Rahul Dubey let nearly 70 strangers trapped by police into his home and allowed them to stay the night to avoid arrest.
A Washington, D.C., man who is being praised for opening his home to protesters so they could escape arrest thinks the people he helped are the real heroes.
“I hope that my 13-year-old son grows up to be just as amazing as they are,” Rahul Dubey, 44, told ABC news channel WJLA Tuesday after nearly 70 protesters left his home as the city’s curfew lifted at 6 a.m.
Protesters were demonstrating Monday evening against the killing of George Floyd, a Black man who died last week after a white police officer knelt on his neck, when police corralled them to a street and blocked them in several hours after the city’s 7 p.m. curfew.
After a 15-minute standoff, the police surged forward, pushing protesters with their shields and spraying gas, according to The Washington Post.
“It was a human tsunami,” Dubey told the paper. “I was hanging on my railing yelling, ‘Get in the house! Get in the house!’”
He opened his door, and protesters raced in. He gave them milk to wash out their eyes, and let them spend the night — despite police attempting several times to coax the group outside to be arrested, according to protesters who spoke to local D.C. news station WUSA9.
Dubey can also be heard saying in a video posted widely to Twitter that police “shot tear gas through the window” of his home. He also said that police “put me up against a wall” for about 15 seconds when he tried to get to his home earlier that evening.
“How were you able to get home if they were holding you?” a protester recording the video asks him.
“Because I’m not Black,” he responds.
“I know most people would’ve flung open that door,” he told WUSA9.
He added to the news channel that he feels the nation is “lost” and “very fragile,” and he decided to help because no one is “doing anything about it, except for these people.”

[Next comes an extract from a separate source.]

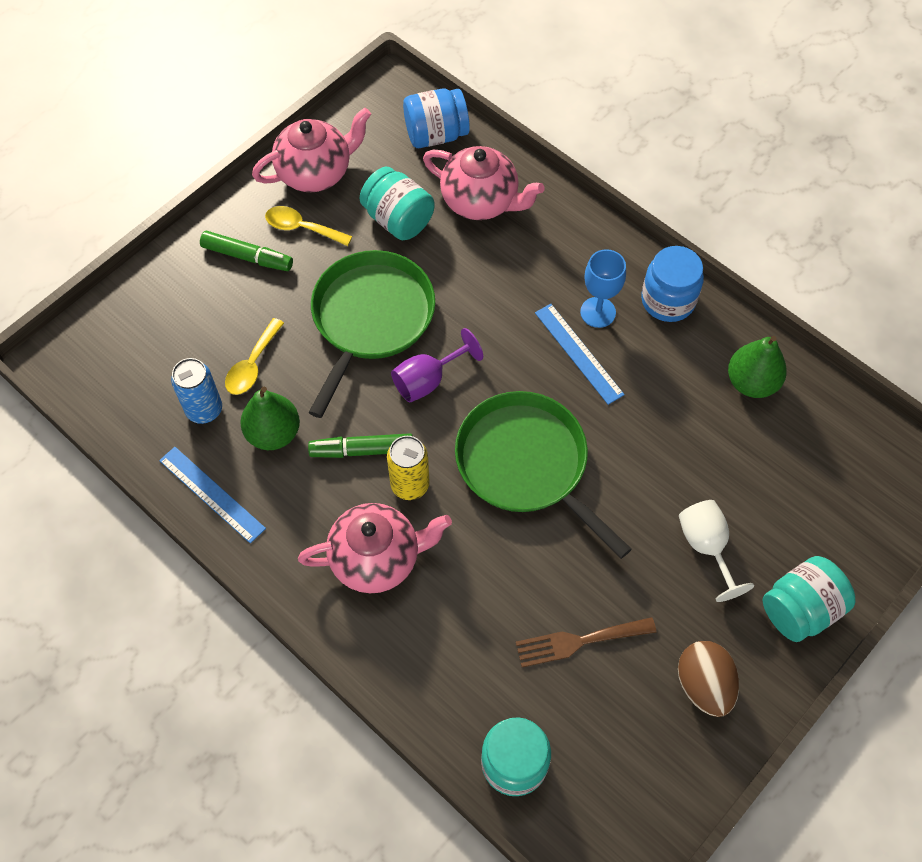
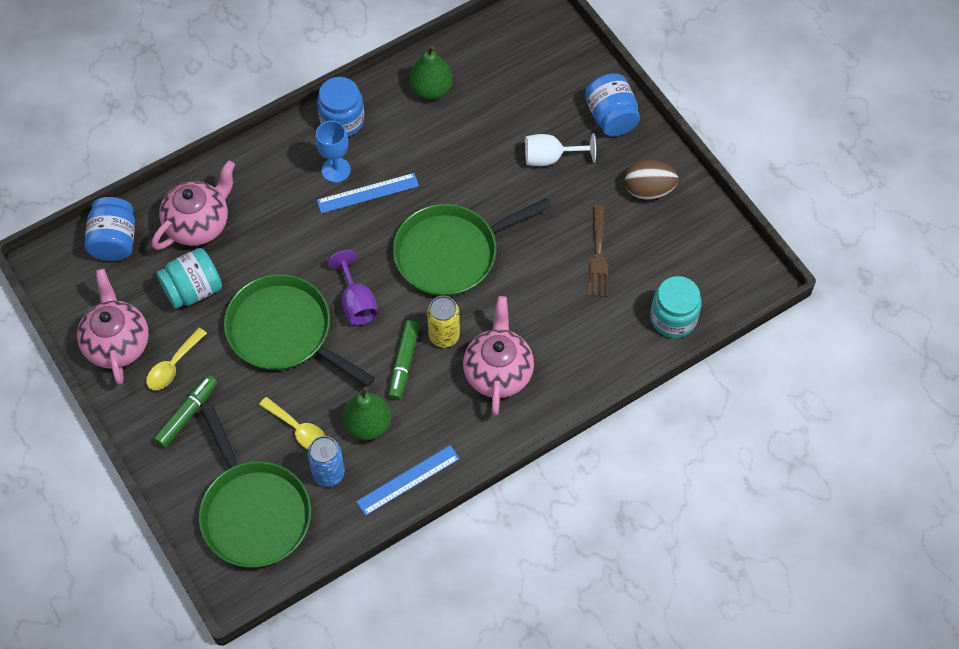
camera: 75 degrees left, 0 degrees up
turquoise jar [763,556,855,642] -> blue jar [585,73,640,136]
none -> green pan [199,405,311,568]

He continued by describing what the protesters were doing while staying in his home:
“[The protesters] lead with love, and when you lead with love, the country is exactly like this — where we’re diverse and we’re united,” he said. “They were in there in groups, being pragmatic, they were problem-solving, they were sharing their fears, they were frightened, they were consoling each other. That’s the America I know. And if my leaders could actually reproduce what took place in that house in unity, we’re going to be a much better country.”